The British government revealed on Thursday its plan to increase the country’s energy independence as European nations try to quickly reduce energy imports from Russia over the war in Ukraine.
The cornerstone of Britain’s plan is an increase to nuclear capacity, with goals to deliver up to eight reactors this decade. Under the energy security plan, the country will aim to increase its capacity to 24 gigawatts of nuclear power by 2050, or one-quarter of estimated electricity demand. There will also be more oil and gas projects in the North Sea and an expansion of offshore wind and solar power. The government said it wanted to wean Britain off expensive fossil fuels.
The plan “will reduce our dependence on power sources exposed to volatile international prices we cannot control,” Prime Minister Boris Johnson said in statement.
Last month, Britain announced it would phase out imports of Russian oil by the end of the year. Russian gas supplies weren’t affected. But prices for wholesale natural gas, and to a lesser extent oil, had soared even before Russia invaded Ukraine, impeding industrial production and squeezing household budgets. In Britain, energy bills jumped 54% this month for most households and were expected to surge again in October because energy prices were still volatile.

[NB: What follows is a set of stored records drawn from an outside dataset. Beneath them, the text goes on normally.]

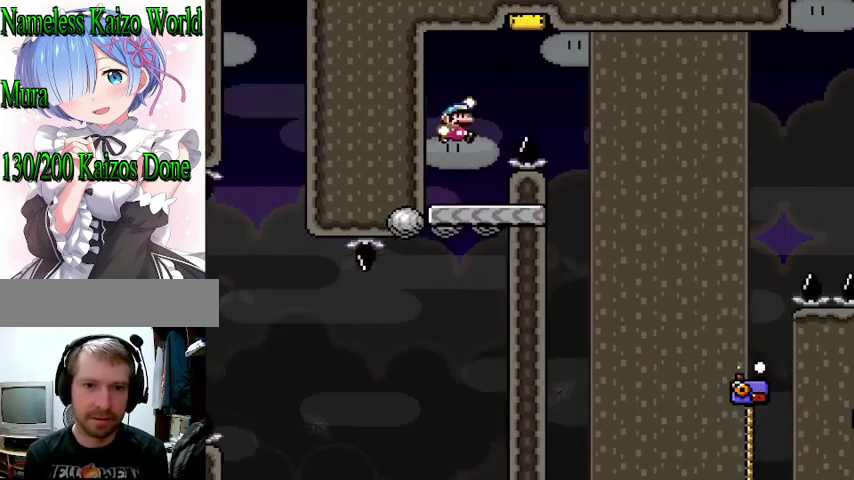
{"buttons": ["B", "Y"], "events": [[433, "DPAD_RIGHT", "up"]]}
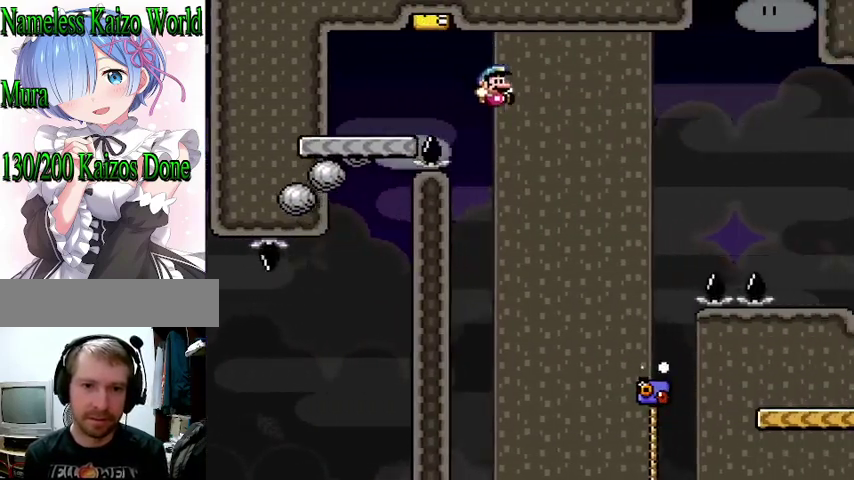
{"buttons": ["Y", "DPAD_UP", "DPAD_LEFT"], "events": [[100, "DPAD_RIGHT", "down"], [267, "B", "up"], [300, "DPAD_RIGHT", "up"], [367, "DPAD_LEFT", "down"], [433, "DPAD_UP", "down"]]}
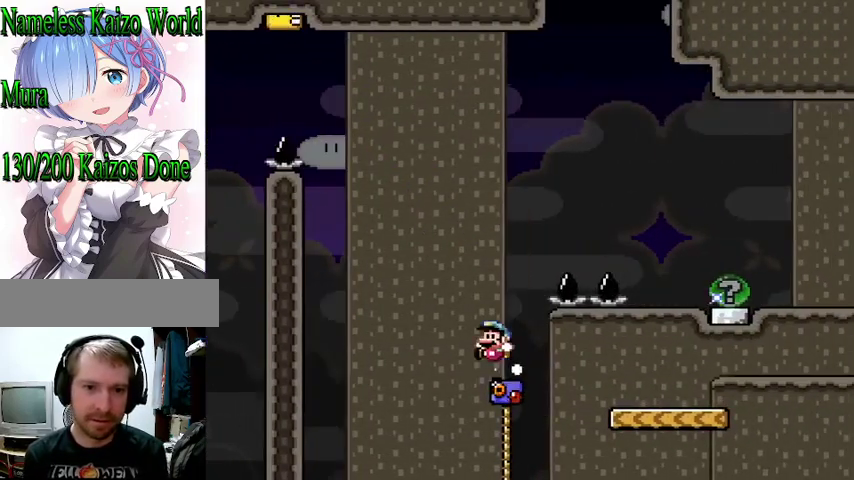
{"buttons": ["Y", "DPAD_UP", "DPAD_RIGHT"], "events": [[67, "DPAD_UP", "up"], [100, "DPAD_LEFT", "up"], [100, "DPAD_UP", "down"], [133, "DPAD_RIGHT", "down"], [133, "DPAD_UP", "up"], [200, "B", "down"], [267, "DPAD_UP", "down"], [433, "B", "up"]]}
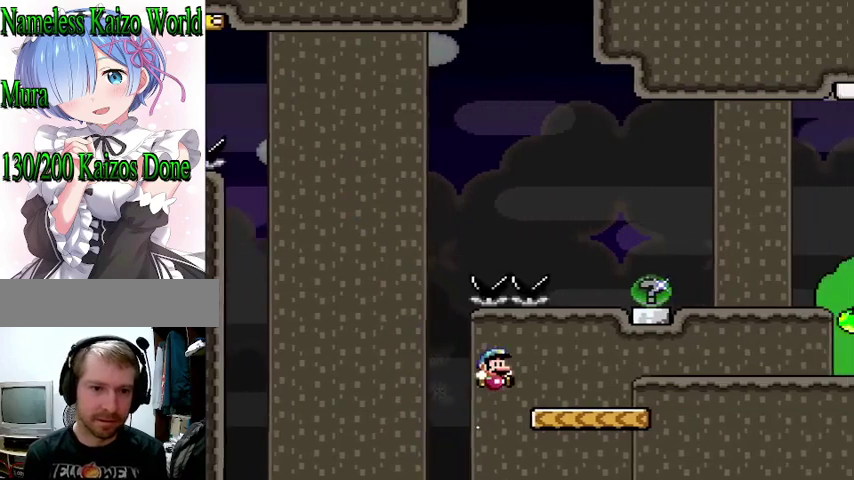
{"buttons": ["B", "Y", "DPAD_RIGHT"], "events": [[33, "B", "down"], [133, "B", "up"], [267, "B", "down"], [267, "DPAD_RIGHT", "up"], [333, "DPAD_LEFT", "down"], [400, "DPAD_LEFT", "up"], [467, "DPAD_UP", "up"], [500, "DPAD_RIGHT", "down"]]}
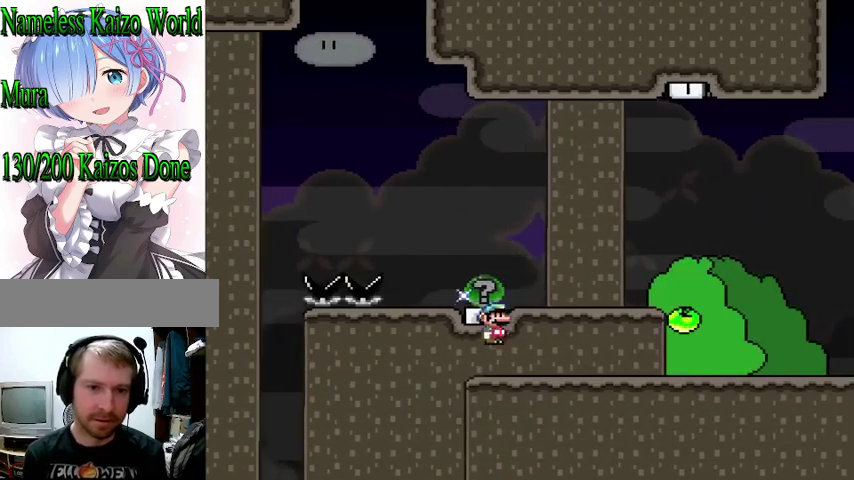
{"buttons": ["Y"], "events": [[300, "DPAD_RIGHT", "up"], [333, "B", "up"]]}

But the government’s plan was met with swift criticism. Industry groups and campaigners said the energy security strategy failed to address the problems households faced now from rising energy costs because it didn’t include a plan for increasing energy efficiency — particularly through housing insulation — or new targets for onshore wind.
This was “the perfect opportunity to set out a decadelong plan to insulate people from volatile energy prices,” Adam Scorer, chief executive of National Energy Action, a fuel poverty charity, said in a statement. “It is silent on that crucial issue.”
The government’s plan includes an incentive to accelerate the manufacture and use of heat pumps, an alternative to household gas boilers, worth up to 30 million pounds, or $39 million.
Others denounced the plan to expand oil and gas projects in the North Sea, even as Britain has ambitious climate-change goals enshrined into law. The government said it would support domestic oil and gas in the “nearer term,” as it hopes to make 95% of electricity “low carbon” by 2030.
The government’s plan is aiming for a fivefold increase of offshore wind capacity by 2030 with expedited planning permissions. But goals for onshore wind were muted amid internal opposition in the governing Conservative Party. The government said it would consult on developing partnerships with a limited number of communities that were willing to have wind turbines. The plan also included a goal of increasing low-carbon hydrogen production capacity to 10 gigawatts by the end of the decade as part of Britain’s efforts to reduce emissions.
“Replacing gas power with more nuclear power is lower carbon, but nuclear isn’t renewable and it isn’t cheap,” Darren Jones, an opposition Labour Party lawmaker and chair of the parliamentary committee with oversight of energy policy, said in a statement. “It’s disappointing that the government has failed to seize the full opportunity of onshore wind and solar once again.”